Question : Peut-il arriver que des caricaturistes en viennent à regretter leur dessin ou plus simplement qu’ils puissent évoluer ? Y a t’il au demeurant, une responsabilité du caricaturiste ? Laquelle ?
Réponse : A delà de ses impératifs scientifiques, notre étude se veut aussi un cri d’alarme. Notre objectif est de démontrer aux dessinateurs, aux rédacteurs en chef et aux patrons de presse du monde arabo-musulman ainsi qu’à certains des journalistes européens qui leur ont emboîté le pas que si c’est la cause de la paix qu’ils défendent ils se fourvoient dangereusement. Ce n’est pas rendre service au peule palestinien que de présenter les Israéliens avec lesquels ils devront tôt ou tard faire la paix, en monstres sanguinaires privés d’humanité.
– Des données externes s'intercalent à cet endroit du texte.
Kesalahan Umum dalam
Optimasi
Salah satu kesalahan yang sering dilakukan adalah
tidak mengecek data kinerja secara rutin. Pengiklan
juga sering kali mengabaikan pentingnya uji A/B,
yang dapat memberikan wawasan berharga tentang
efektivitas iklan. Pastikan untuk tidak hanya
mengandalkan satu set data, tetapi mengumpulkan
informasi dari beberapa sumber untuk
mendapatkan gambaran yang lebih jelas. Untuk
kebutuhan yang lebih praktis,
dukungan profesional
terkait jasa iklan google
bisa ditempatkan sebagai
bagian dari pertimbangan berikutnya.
Car, en effet, on ne négocie pas avec un monstre : on le supprime. Il est de la responsabilité des caricaturistes arabes d’éduquer leur population respective, certainement pas de les pousser à la haine radicale comme ils le font aujourd’hui. Notre espoir est que ce modeste ouvrage puisse les convaincre de prendre leur responsabilité et d’œuvrer, enfin, à la Paix plutôt qu’à la guerre de mille ans.
Propos recueillis par Marc Knobel
Observatoire des médias
Joël et Dan Kotek, Au nom de l’antisionisme. L’image des Juifs et d’Israël dans la caricature depuis la seconde Intifada. Editions Complexe, 2003, 167 pages.
Les propos des personnes interrogées n’engagent qu’elles-mêmes.